12. The method of claim 9, wherein providing a double stranded pre-LASSO probe comprises providing a plurality of double stranded pre-LASSO probes, and the method creates a library of ssDNA LASSOs that can target a plurality of sequences.

13. A method of detecting a target sequence, comprising:

contacting a sample comprising the target sequence with the ssDNA LASSO of claim 1, wherein the ligation arm sequence and the extension arm sequence are complimentary to a 5′ region of the target sequence and to a 3′ region of the target sequence, respectively;

hybridizing the ligation arm sequence and extension arm sequence to the target sequence;

gap filling to copy the target sequence between the ligation arm sequence and extension arm sequence using a polymerase;

ligating the resulting molecule, thereby generating a circular single stranded DNA fragment comprising the target sequence;

isolating the circular single-stranded DNA fragment comprising the target sequence; and

amplifying the circular single stranded DNA fragment comprising the target sequences, thereby detecting the target sequences.

14. The method of claim 13, wherein the method detects a plurality of different target sequences, and the method comprises contacting the sample comprising the target sequences with a plurality of ssDNA LASSOs, wherein the plurality of ssDNA LASSOs comprise sequences complementary to the different target sequences.

15. The method of claim 13, wherein the hybridizing and the gap filling are performed at 55-75° C.

16. The method of claim 14, wherein the plurality of different target sequences comprise at least 10,000 different target sequences.

17. The method of claim 14, wherein the sample comprises eukaryotic or prokaryotic genomic DNA (gDNA).

18. The method of claim 17, wherein the gDNA is human gDNA.

19. The method of claim 14, wherein the sample comprises cDNA.

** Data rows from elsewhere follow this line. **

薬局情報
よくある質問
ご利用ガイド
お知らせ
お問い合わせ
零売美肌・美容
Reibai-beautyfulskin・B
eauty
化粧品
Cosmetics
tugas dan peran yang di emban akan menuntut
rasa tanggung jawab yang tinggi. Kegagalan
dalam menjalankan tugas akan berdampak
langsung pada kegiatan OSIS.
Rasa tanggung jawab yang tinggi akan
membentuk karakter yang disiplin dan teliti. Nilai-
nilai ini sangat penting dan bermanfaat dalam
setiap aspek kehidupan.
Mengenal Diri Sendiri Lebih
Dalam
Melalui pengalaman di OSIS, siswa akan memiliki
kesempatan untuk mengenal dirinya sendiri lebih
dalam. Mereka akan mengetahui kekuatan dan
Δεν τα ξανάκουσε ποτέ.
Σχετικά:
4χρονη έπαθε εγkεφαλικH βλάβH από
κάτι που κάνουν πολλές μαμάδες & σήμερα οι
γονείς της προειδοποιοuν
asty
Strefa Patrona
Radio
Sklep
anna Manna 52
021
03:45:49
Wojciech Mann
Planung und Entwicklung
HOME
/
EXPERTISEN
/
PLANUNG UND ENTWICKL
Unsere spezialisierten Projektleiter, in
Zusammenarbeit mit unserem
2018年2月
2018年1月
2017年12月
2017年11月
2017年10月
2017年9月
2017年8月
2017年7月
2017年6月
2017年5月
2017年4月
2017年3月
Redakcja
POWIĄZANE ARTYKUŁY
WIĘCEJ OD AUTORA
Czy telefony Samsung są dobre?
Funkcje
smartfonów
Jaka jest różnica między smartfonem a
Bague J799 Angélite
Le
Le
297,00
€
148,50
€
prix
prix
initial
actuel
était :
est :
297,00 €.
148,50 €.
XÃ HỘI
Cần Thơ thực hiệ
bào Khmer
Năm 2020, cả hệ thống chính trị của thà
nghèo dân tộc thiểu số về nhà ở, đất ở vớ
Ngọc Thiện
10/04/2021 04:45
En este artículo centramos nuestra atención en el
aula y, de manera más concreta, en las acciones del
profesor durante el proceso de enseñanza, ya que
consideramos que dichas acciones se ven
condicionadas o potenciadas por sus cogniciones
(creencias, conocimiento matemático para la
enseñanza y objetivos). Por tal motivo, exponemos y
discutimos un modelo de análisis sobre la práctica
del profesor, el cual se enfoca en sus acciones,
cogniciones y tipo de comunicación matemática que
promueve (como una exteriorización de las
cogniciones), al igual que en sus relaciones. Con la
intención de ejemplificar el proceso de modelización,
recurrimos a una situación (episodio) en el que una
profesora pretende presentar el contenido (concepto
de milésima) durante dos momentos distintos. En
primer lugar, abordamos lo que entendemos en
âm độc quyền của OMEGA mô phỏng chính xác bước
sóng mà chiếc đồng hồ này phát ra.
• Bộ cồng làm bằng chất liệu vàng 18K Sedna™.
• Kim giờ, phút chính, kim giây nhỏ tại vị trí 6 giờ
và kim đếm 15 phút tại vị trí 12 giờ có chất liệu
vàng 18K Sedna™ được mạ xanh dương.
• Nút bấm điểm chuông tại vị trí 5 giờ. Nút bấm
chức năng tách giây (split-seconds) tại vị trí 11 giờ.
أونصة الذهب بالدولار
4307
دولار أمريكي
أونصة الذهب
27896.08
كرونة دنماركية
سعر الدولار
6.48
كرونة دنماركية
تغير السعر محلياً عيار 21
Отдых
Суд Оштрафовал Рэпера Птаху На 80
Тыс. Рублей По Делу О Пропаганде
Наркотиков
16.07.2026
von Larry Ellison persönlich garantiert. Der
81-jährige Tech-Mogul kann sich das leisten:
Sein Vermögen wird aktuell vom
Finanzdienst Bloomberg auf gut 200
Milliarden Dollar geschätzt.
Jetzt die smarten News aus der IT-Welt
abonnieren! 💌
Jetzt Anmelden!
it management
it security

20. A library of target sequences generated by the method of claim 9.

21. A kit, comprising:

a double stranded pre-LASSO probe, comprising from 5′ to 3′(i) a first primer annealing site sequence, (ii) the extension arm sequence, (iii) an inverted PCR primer annealing site comprising a restriction site that allows for asymmetric cutting, (iv) the ligation arm sequence, and (v) a second primer annealing site sequence;

a double stranded linear pLASSO vector comprising from 5′ to 3′ (i) the second primer annealing site sequence (ii) a first backbone region that does not substantially hybridize to the target sequence, (iii) a first recombination site, (iv) a selectable marker, (v) an origin of replication, (vi) a second recombination site, (vii) a second backbone region that does not substantially hybridize to the target sequence, and (viii) the first primer annealing site sequence, wherein the double stranded linear pLASSO vector further includes a nicking endonuclease recognition site, a restriction site not in the backbone, an optional a first restriction endonuclease site and an optional second restriction endonuclease site; and

optionally one or more endonucleases, one or more exonucleases, one or more recombinases; one or more growth media; one or more reagents for inverted PCR, or combinations thereof.